Hand expression can take some practice to master, and women may need to experiment with different techniques to find what works best for them. Some women may find that hand expression is more comfortable and effective than using a breast pump, while others may prefer to use a pump.

== Advantages and benefits ==
There are several advantages and benefits of hand expression of breast milk. Firstly, it can be done at any time and in any location, without the need for special equipment. Secondly, it is a free and convenient way for women to collect their milk. Thirdly, hand expression can be helpful for women who have engorged breasts or clogged milk ducts, as it can provide relief and help stimulate milk flow. Lastly, hand expression can be a useful technique for women who have premature or ill babies who are unable to breastfeed.

== Challenges of hand expression of breast milk ==
Hand expression can be a challenging technique, and many women may face difficulties when trying to express milk by hand. One of the main challenges is the time and effort required to express enough milk to meet the baby's needs. Research has shown that it takes longer to express milk by hand compared to using an electric breast pump, and some women may not have the time or energy to spend on hand expression.

Another challenge is the risk of contamination, which can lead to infections in both the mother and the baby. If the hands or the equipment used for hand expression are not properly cleaned and sterilized, bacteria can enter the milk and cause infections.To minimize the risk of contamination, it is recommended that mothers wash their hands thoroughly before expressing milk and use clean containers for storing the milk.

In addition, some women may experience discomfort or pain during hand expression, especially if they have engorged breasts or sore nipples.

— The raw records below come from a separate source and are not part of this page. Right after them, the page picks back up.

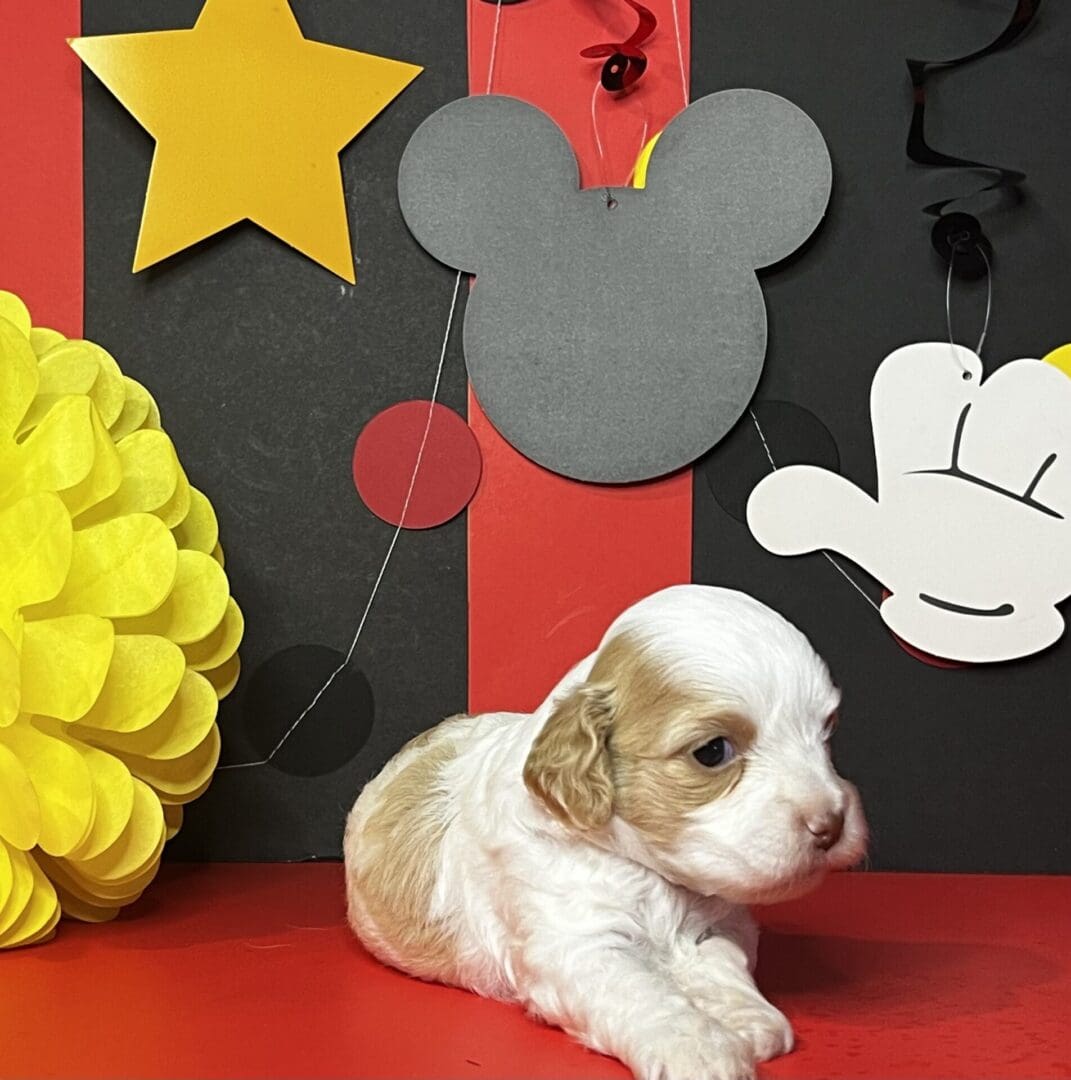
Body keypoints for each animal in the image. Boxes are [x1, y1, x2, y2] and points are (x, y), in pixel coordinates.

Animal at [347, 591, 868, 1080]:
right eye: (712, 751)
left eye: (826, 734)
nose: (831, 823)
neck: (655, 878)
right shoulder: (576, 945)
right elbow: (641, 992)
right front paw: (698, 1047)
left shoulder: (725, 924)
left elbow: (722, 962)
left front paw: (747, 1018)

Overall, while hand expression can be a useful technique for breastfeeding mothers, it is important to be aware of the challenges and potential risks involved, and to seek support and guidance from healthcare professionals if needed.

==Support==
Mothers who are interested in learning more about hand expression can seek support from lactation consultants, peer support groups, or online resources. The World Health Organization recommends that health workers teach mothers how to hand express in situations where a breast pump is not available or appropriate. The La Leche League International also provides information and support for mothers who are interested in hand expression.

==Safety==
Hand expression is a safe and natural way to extract breast milk. However, it is important to practice good hygiene by washing hands and using clean containers to collect the milk. Mothers who have any concerns about their milk supply, their baby's feeding patterns, or any other breastfeeding-related issues should consult with a healthcare provider or a lactation consultant.
===Global health importance===
In low-resource settings, hand expression remains particularly important because breast pumps may be unavailable, expensive, or difficult to maintain. Teaching hand expression is therefore included in many maternal and newborn health programs.